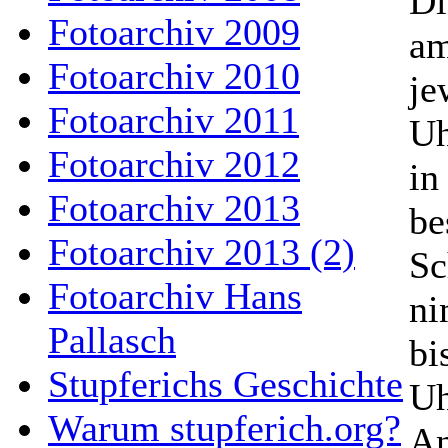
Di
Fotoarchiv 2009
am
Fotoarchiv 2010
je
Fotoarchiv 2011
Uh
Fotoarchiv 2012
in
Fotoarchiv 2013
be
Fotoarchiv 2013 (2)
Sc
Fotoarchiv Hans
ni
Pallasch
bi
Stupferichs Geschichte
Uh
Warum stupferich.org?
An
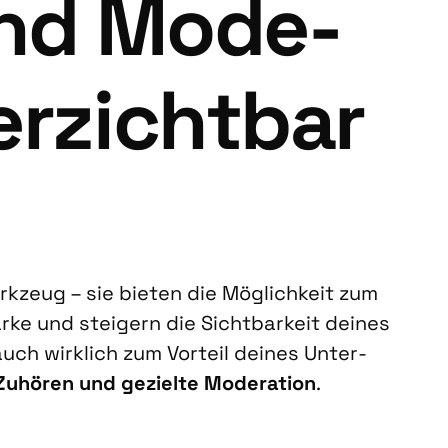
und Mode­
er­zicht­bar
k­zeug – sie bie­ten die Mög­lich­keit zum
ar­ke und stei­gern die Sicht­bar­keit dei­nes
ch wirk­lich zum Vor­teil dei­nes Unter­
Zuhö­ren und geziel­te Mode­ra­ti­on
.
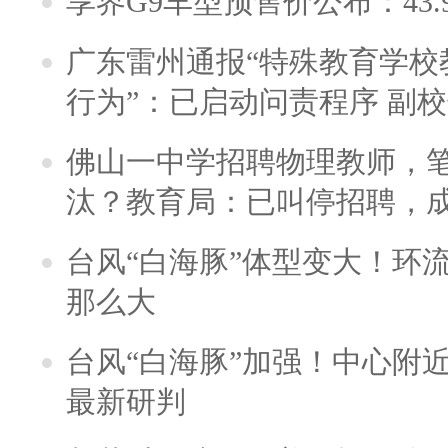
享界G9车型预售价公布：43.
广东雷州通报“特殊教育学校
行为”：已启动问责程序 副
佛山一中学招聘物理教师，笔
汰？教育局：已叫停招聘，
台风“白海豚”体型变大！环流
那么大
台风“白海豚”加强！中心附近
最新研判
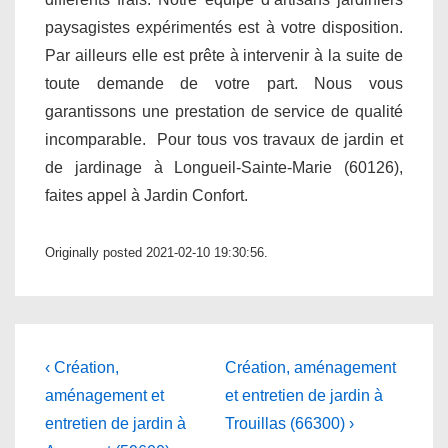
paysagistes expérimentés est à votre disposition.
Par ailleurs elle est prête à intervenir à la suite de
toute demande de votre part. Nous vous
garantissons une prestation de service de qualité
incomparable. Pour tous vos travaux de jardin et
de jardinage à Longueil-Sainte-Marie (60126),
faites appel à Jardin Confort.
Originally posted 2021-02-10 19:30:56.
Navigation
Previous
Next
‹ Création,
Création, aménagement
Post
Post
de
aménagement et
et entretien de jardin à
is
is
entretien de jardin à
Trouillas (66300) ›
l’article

# # # # # # #

» EXERCISE DIRECTIONS
Only lines containing the word "votre" should appear in the answer, and every such line from the records above must be there.

» SOLUTION BELOW
paysagistes expérimentés est à votre disposition.
toute demande de votre part. Nous vous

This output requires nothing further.